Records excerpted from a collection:
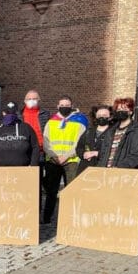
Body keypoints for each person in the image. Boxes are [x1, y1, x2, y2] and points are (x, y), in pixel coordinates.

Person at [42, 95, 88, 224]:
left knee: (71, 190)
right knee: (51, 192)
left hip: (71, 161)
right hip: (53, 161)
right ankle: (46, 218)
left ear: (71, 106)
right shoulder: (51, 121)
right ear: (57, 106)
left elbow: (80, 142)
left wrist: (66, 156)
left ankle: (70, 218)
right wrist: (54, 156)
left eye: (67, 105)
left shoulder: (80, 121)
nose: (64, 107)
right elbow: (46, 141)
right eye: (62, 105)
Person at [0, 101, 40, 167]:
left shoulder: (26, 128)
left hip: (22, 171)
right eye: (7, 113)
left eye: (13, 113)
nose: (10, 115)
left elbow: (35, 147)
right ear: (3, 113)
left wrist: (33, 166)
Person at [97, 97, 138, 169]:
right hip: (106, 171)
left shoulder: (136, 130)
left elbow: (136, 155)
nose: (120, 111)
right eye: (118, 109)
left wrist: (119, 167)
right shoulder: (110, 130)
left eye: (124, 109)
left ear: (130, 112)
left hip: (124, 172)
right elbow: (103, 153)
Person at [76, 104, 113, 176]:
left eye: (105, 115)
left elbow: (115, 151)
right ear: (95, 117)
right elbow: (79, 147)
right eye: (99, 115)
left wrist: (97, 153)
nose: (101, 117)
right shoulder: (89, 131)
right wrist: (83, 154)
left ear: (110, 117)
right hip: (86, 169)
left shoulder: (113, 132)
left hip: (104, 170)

...

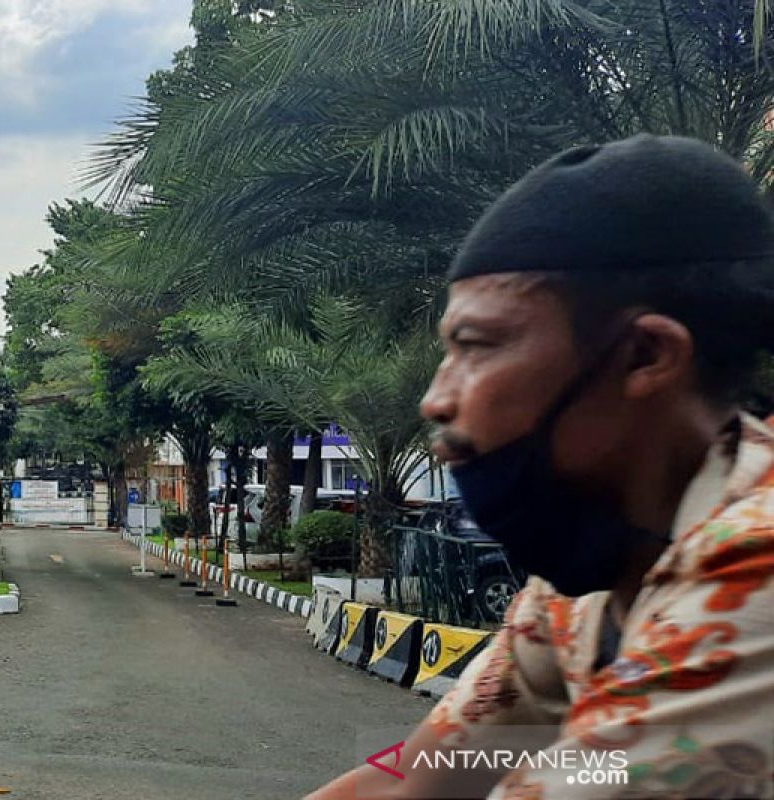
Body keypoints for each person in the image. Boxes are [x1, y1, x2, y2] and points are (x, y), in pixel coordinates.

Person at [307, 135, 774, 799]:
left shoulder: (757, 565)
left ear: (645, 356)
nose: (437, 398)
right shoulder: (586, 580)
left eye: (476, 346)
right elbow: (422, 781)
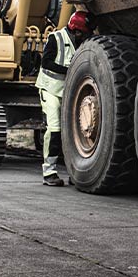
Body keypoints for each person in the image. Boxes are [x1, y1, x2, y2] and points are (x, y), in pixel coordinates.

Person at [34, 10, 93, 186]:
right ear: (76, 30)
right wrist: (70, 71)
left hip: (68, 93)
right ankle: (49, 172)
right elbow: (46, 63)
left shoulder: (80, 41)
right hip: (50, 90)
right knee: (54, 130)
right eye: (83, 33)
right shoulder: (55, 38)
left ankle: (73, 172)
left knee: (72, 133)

Your task:
Where a line above contains the word "elbow", show that line.

Written response:
left elbow: (80, 142)
right elbow: (46, 141)
left elbow: (35, 147)
left elbow: (136, 155)
right elbow: (103, 153)
left elbow: (115, 151)
right elbow: (79, 147)
right elbow: (422, 781)
right elbow: (46, 63)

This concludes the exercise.